Last week, AI Now, a research group at New York University, released a study about A.I.’s diversity crisis. The report said that a lack of diversity among the people who create artificial intelligence and in the data they use to train it has created huge shortcomings in the technology.

For example, 80% of university professors who specialize in A.I. are men, the report said. Meanwhile, at leading A.I. companies like Facebook, women comprise only 15% of the A.I. research staff while at Google, women account for only 10%.

Furthermore, Timnit Gebru, who is an A.I. researcher at Google, is cited in the report as saying “she was one of six black people—out of 8,500 attendees” at a leading A.I. conference in 2016.

The report’s authors believe that the problem of A.I. performing poorly with certain groups could be fixed if a more diverse set of eyeballs was involved in the technology’s development. And while tech companies say they are aware of the problem, they haven’t done much to fix it, the report said.

One possible solution is for companies to examine and repair any workplace cultures that are off-putting to women and people of color. Most women, for instance, wouldn’t want to work at a company if they knew that it tolerates bigotry and unequal wages between the genders.

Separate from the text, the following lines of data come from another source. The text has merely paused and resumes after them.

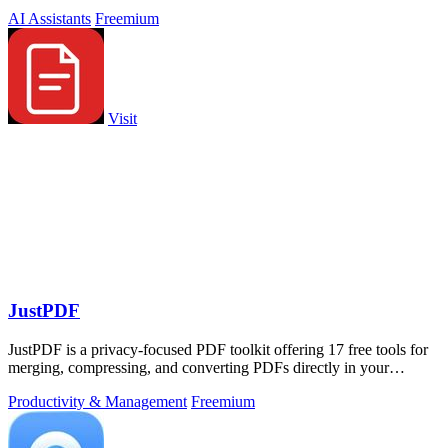
workload across devices.
AI Assistants
Freemium
Visit
JustPDF
JustPDF is a privacy-focused PDF toolkit offering 17 free tools for
merging, compressing, and converting PDFs directly in your
browser.
Productivity & Management
Freemium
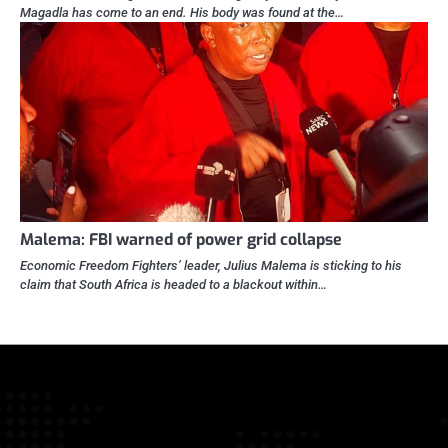
Magadla has come to an end. His body was found at the…
Malema: FBI warned of power grid collapse
Economic Freedom Fighters’ leader, Julius Malema is sticking to his
claim that South Africa is headed to a blackout within…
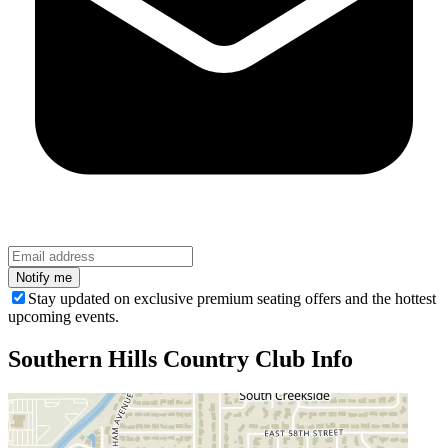
Stay updated on exclusive premium seating offers and the hottest
upcoming events.
Southern Hills Country Club
Info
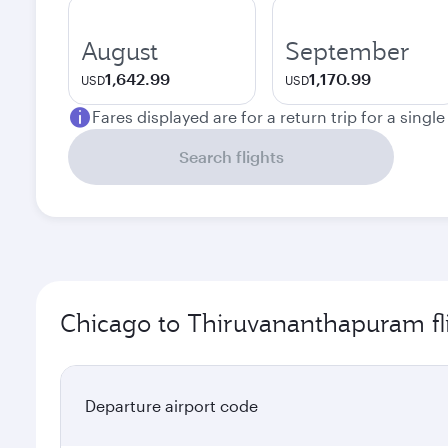
August
September
1,642.99
1,170.99
USD
USD
Fares displayed are for a return trip for a singl
Search flights
Chicago to Thiruvananthapuram fl
Departure airport code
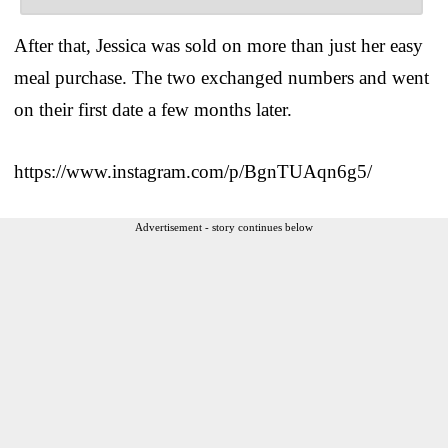
After that, Jessica was sold on more than just her easy
meal purchase. The two exchanged numbers and went
on their first date a few months later.
https://www.instagram.com/p/BgnTUAqn6g5/
Advertisement - story continues below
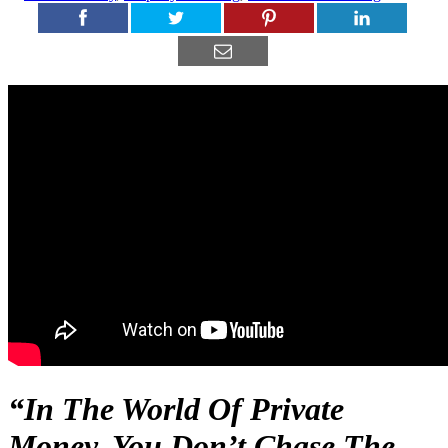
“In The World Of Private
Money, You Don’t Chase The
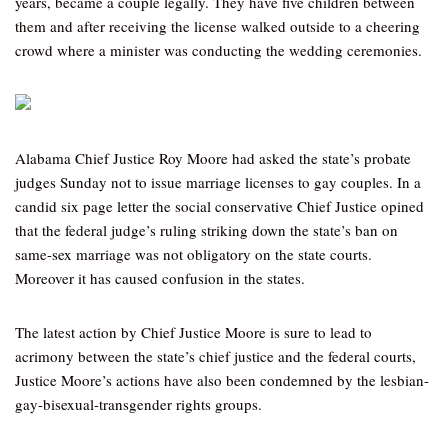
years, became a couple legally. They have five children between
them and after receiving the license walked outside to a cheering
crowd where a minister was conducting the wedding ceremonies.
Alabama Chief Justice Roy Moore had asked the state’s probate
judges Sunday not to issue marriage licenses to gay couples. In a
candid six page letter the social conservative Chief Justice opined
that the federal judge’s ruling striking down the state’s ban on
same-sex marriage was not obligatory on the state courts.
Moreover it has caused confusion in the states.
The latest action by Chief Justice Moore is sure to lead to
acrimony between the state’s chief justice and the federal courts,
Justice Moore’s actions have also been condemned by the lesbian-
gay-bisexual-transgender rights groups.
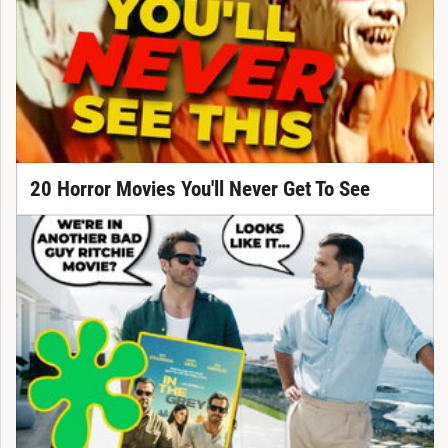
20 Horror Movies You'll Never Get To See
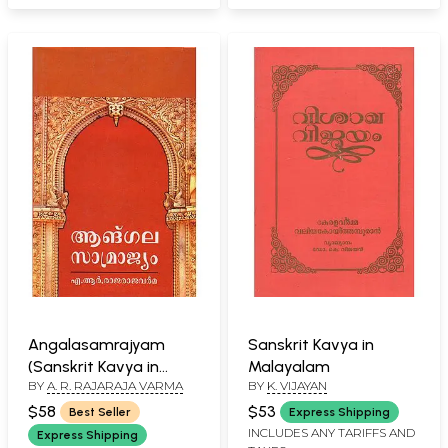
Angalasamrajyam
Sanskrit Kavya in
(Sanskrit Kavya in
Malayalam
BY
A. R. RAJARAJA VARMA
BY
K. VIJAYAN
Malayalam) An Old
and Rare Book
$58
$53
Best Seller
Express Shipping
INCLUDES ANY TARIFFS AND
Express Shipping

Another solution for improving workplace diversity is for companies to be more transparent, which signals to prospective employees their seriousness about the issue. This could include publishing employee compensation figures broken down by race and gender, releasing harassment and discrimination reports that reveal the number of such incidents, and ensuring that executive salaries “are tied to increases in hiring and retention of under-represented groups.”

It’s these types of public steps that could lead to more people of diverse backgrounds working on A.I., the report said, ensuring that the next big A.I. breakthrough benefits everyone.

In a related note, Joy Buolamwini, the founder of the Algorithmic Justice League and a graduate researcher at the MIT Media Lab who did not work on the report discussed here, has done remarkable work chronicling A.I. bias problems in facial recognition systems. That work earned her a spot on Fortune’s World’s Greatest Leaders list, published last week along side a number of other techies.